Encouraged by the efficient cellular internalization and programmable hierarchical self-uncloaking of RNCOs-D in vitro, we next explored the spatial-controlled Cas13a cis-cleavage activation by examining the gene silencing effect of RNCOs in live cells. We selected EGFP crRNA and U87-EGFP cells as a model and then quantified the mean FI (MFI) of U87-EGFP cells incubated with RNCOs and nRNCOs by CLSM (fig. S18, A and B), observing notable fluorescence quenching after treatment with the RNCOs. Next, we measured EGFP mRNA levels in the RNCO-transported U87-EGFP cells via quantitative reverse transcription polymerase chain reaction (qRT-PCR), and an expected decrease in EGFP mRNA levels after RNCO treatment, but not with nRNCO treatment, was observed, further confirming the efficient gene silencing of RNCOs without the first self-uncloaking blockage (fig. S18C). The FCM analysis also confirmed that RNCOs reduced the fluorescence signal of EGFP by ~66.7%, whereas nRNCOs had a negligible quenching effect compared with the control group (fig. S18D), attributing to the locked first self-uncloaking.

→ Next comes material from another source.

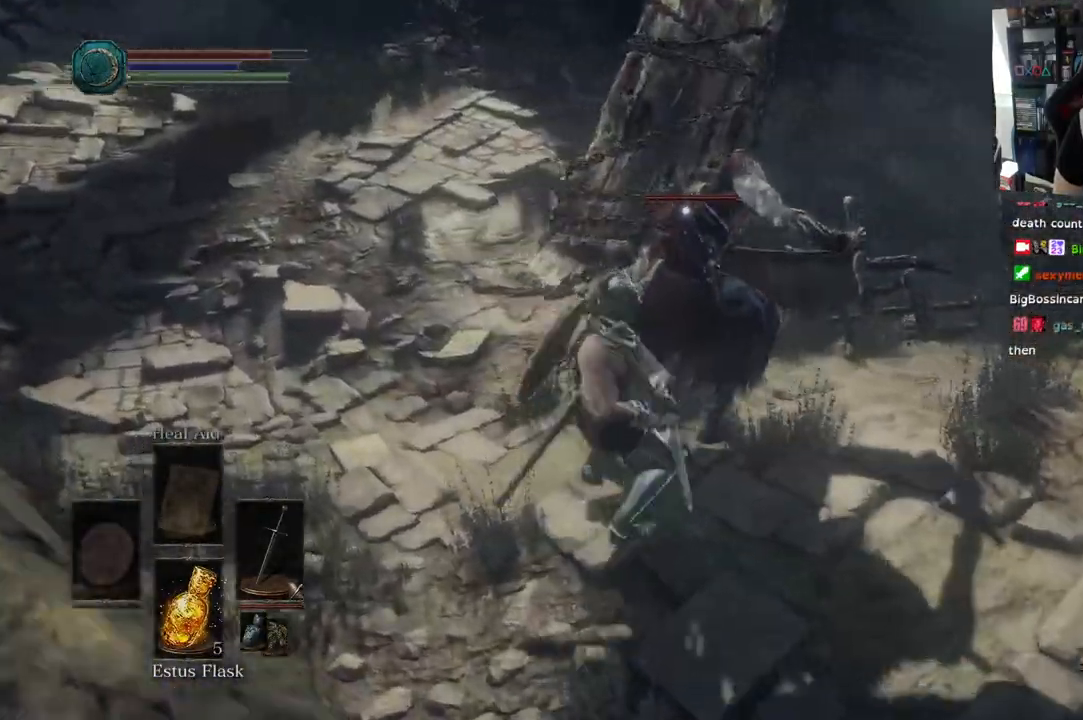
{"buttons": [], "left_stick": "up", "right_stick": "center", "events": []}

Continuous expression of EGFRvIII in GBM cells may result in tumor initiation and recurrence. Therefore, EGFRvIII crRNA and U87-EGFP-EGFRvIII cells were chosen to investigate the gene silencing capacity through cis-cleavage of EGFRvIII mRNA (Fig. 4A). Immunofluorescence microscopy (Fig. 4B) and MFI analysis (Fig. 4C) confirmed that RNCOs, not nRNCOs, inhibited EGFRvIII expression in U87-EGFP-EGFRvIII cells, consistent with the FCM results (Fig. 4D). To further illustrate this point, we collected total RNA from U87-EGFRvIII cells after various treatments with RNCOs and nRNCOs for qRT-PCR analysis (Fig. 4E), indicating the significant inhibition of EGFRvIII at the mRNA level. The efficient mRNA silencing caused by RNCOs strongly demonstrated that the spatial-controlled first self-uncloaking of RNCOs with the activity regulation of Cas13a RNP was efficient, while the second self-uncloaking had been initiated.

Fig. 4. Validation of hierarchical self-uncloaking property of RNCOs in live cell.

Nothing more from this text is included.